• _EXERCISE OBJECTIVE_
Emit the data below verbatim, stripping out any pictures.

• _DATASET EXTRACT_
——————
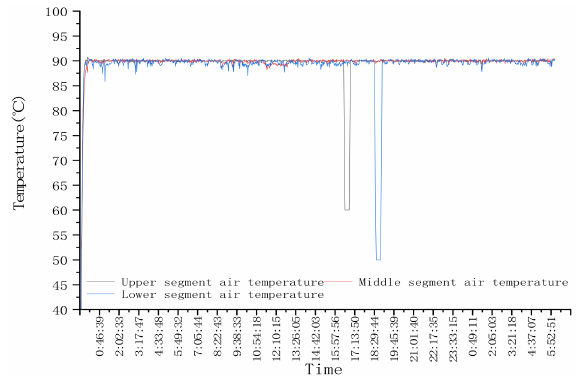
Figure 10. Pulse change diagram of hot air temperature.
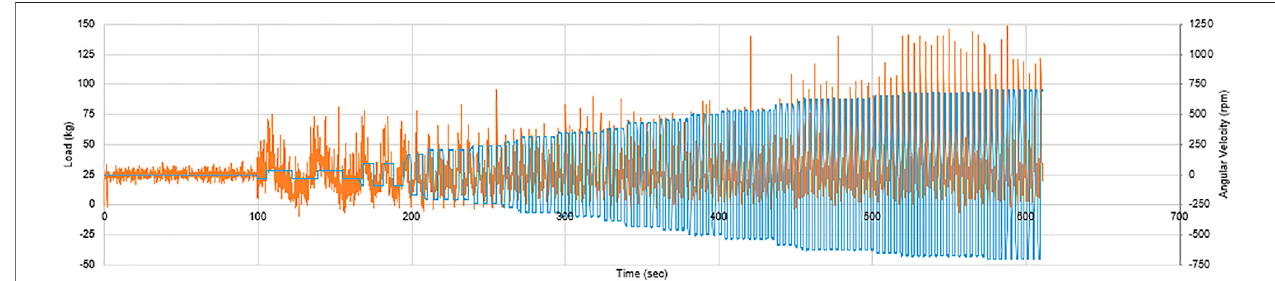
FIGURE 9 | Graph of experienced load and angular velocity during a voltage increase from zero to approximately 8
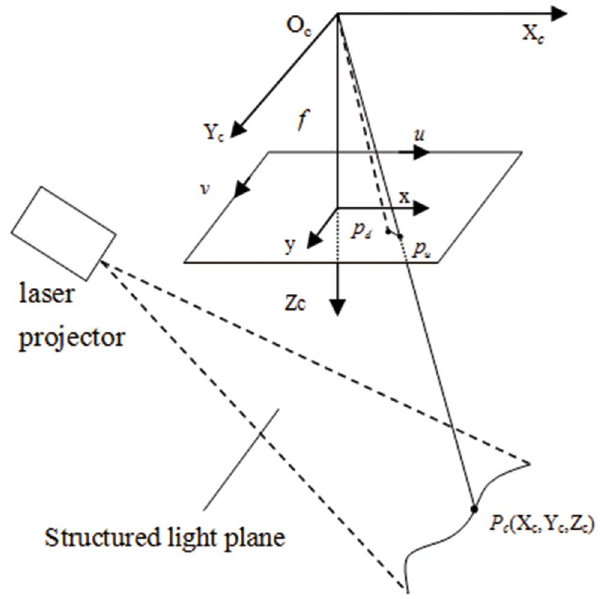
Figure 1. Overview of the structured light vision system.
——————
• _RESPONSE TO THIS EXERCISE_
Figure 10. Pulse change diagram of hot air temperature.
FIGURE 9 | Graph of experienced load and angular velocity during a voltage increase from zero to approximately 8
Figure 1. Overview of the structured light vision system.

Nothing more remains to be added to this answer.